Adolescent dans une lointaine ville coloniale, j’ai eu à ma portée des
traductions anciennes de Shakespeare et de Cervantès, j’ai appris à rire
dans Molière, à admirer dans Corneille, à m’étonner dans Pascal. Ma
récompense de bachelier, ce fut en 1950 un premier voyage en Italie: je
l’avais souhaité comme aurait pu le faire un garçon de mon âge, trois cents
ans plus tôt, au temps où les Musées n’existaient pas encore.
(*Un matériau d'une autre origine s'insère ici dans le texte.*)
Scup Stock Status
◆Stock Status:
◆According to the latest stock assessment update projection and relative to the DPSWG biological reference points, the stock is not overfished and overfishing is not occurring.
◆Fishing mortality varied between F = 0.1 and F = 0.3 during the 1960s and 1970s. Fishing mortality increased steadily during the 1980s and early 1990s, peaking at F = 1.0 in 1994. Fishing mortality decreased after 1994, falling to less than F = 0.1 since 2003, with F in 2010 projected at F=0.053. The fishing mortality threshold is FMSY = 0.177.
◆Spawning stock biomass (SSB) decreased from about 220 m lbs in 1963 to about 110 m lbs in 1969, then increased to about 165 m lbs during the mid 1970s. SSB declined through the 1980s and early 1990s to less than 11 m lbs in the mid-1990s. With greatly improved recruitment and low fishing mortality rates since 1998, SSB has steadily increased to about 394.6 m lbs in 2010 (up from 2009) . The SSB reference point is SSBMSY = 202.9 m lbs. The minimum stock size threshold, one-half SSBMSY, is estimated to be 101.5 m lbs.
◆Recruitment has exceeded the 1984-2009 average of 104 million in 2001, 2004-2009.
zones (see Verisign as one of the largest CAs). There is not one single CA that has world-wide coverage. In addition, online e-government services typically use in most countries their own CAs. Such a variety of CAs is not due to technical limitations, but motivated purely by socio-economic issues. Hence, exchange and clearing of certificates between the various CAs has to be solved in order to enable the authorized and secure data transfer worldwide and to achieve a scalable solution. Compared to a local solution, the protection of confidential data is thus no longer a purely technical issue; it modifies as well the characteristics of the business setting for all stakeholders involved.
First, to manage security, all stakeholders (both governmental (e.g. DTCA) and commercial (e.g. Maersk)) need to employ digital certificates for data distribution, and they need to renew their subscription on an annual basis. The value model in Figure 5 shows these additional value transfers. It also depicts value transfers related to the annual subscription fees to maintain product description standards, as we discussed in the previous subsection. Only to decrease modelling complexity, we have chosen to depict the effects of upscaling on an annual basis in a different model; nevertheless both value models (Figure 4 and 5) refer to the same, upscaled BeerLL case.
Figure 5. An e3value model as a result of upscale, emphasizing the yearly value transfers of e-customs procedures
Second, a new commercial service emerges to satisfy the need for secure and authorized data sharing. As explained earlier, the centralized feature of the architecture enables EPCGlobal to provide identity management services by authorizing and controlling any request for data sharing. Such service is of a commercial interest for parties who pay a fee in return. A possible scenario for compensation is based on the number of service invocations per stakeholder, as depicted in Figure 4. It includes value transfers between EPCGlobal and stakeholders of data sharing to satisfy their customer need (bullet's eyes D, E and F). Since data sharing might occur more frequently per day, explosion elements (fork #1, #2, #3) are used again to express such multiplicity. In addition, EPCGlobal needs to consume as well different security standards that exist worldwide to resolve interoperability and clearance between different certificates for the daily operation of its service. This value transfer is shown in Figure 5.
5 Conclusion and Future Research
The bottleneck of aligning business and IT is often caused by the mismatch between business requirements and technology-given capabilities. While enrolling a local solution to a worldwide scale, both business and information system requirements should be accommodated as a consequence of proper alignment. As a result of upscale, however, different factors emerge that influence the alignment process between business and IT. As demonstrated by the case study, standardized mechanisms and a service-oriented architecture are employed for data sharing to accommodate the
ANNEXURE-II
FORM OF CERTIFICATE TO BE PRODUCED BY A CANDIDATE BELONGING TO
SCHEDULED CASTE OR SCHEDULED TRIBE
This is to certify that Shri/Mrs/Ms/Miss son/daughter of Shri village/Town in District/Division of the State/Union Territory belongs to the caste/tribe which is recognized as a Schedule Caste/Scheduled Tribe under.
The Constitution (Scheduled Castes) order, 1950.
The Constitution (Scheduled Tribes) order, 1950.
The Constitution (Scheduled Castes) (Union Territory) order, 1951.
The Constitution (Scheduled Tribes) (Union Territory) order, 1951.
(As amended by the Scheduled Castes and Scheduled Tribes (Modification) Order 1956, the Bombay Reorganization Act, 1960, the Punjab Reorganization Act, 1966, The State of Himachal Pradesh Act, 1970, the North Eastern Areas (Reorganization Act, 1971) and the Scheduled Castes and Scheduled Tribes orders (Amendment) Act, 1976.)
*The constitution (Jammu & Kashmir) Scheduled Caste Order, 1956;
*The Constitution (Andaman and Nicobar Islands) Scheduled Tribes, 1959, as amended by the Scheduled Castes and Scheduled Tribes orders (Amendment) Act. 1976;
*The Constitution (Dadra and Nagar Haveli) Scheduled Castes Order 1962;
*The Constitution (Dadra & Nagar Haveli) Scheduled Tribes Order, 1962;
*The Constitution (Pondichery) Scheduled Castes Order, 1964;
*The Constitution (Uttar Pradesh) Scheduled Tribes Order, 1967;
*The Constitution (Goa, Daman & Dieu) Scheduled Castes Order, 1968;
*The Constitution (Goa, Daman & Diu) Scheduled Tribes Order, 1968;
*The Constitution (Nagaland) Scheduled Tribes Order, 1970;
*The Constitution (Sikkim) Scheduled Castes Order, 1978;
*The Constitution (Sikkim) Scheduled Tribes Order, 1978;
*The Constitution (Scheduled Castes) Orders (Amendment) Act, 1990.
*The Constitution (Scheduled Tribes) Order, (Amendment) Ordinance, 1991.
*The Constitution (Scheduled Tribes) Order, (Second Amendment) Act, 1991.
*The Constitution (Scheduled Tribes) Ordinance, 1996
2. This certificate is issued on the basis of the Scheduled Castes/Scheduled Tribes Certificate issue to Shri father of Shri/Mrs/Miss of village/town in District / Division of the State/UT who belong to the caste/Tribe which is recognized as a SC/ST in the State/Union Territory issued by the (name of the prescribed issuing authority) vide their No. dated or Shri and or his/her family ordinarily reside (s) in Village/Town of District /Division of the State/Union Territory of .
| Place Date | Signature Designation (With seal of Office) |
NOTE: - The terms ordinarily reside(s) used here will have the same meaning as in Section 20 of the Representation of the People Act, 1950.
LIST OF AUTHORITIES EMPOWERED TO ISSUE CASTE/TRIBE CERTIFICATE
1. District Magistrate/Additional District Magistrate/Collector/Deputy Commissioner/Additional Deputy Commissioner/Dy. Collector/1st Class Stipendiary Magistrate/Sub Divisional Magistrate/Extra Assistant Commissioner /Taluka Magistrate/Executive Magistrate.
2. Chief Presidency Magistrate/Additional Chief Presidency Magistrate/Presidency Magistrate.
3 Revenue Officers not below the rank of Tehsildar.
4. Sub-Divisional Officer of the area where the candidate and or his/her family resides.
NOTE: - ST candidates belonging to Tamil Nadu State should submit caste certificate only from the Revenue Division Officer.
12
Dans la ville
toute neuve où j’avais grandi, il n’y en avait pas d’autres tableaux que leurs
photographies sépia dans les pages hors-texte du dictionnaire Larousse.
Rome, Florence, Venise, Bologne, Parme, leurs palais, leurs églises, leurs
musées, leurs rues incarnèrent les images et les figures que « la clarté des
lampes » avait fait entrer dans ma mémoire. Avec le grec, le latin et le
français, j’avais décidé que l’italien était le quatrième porche de l’esprit.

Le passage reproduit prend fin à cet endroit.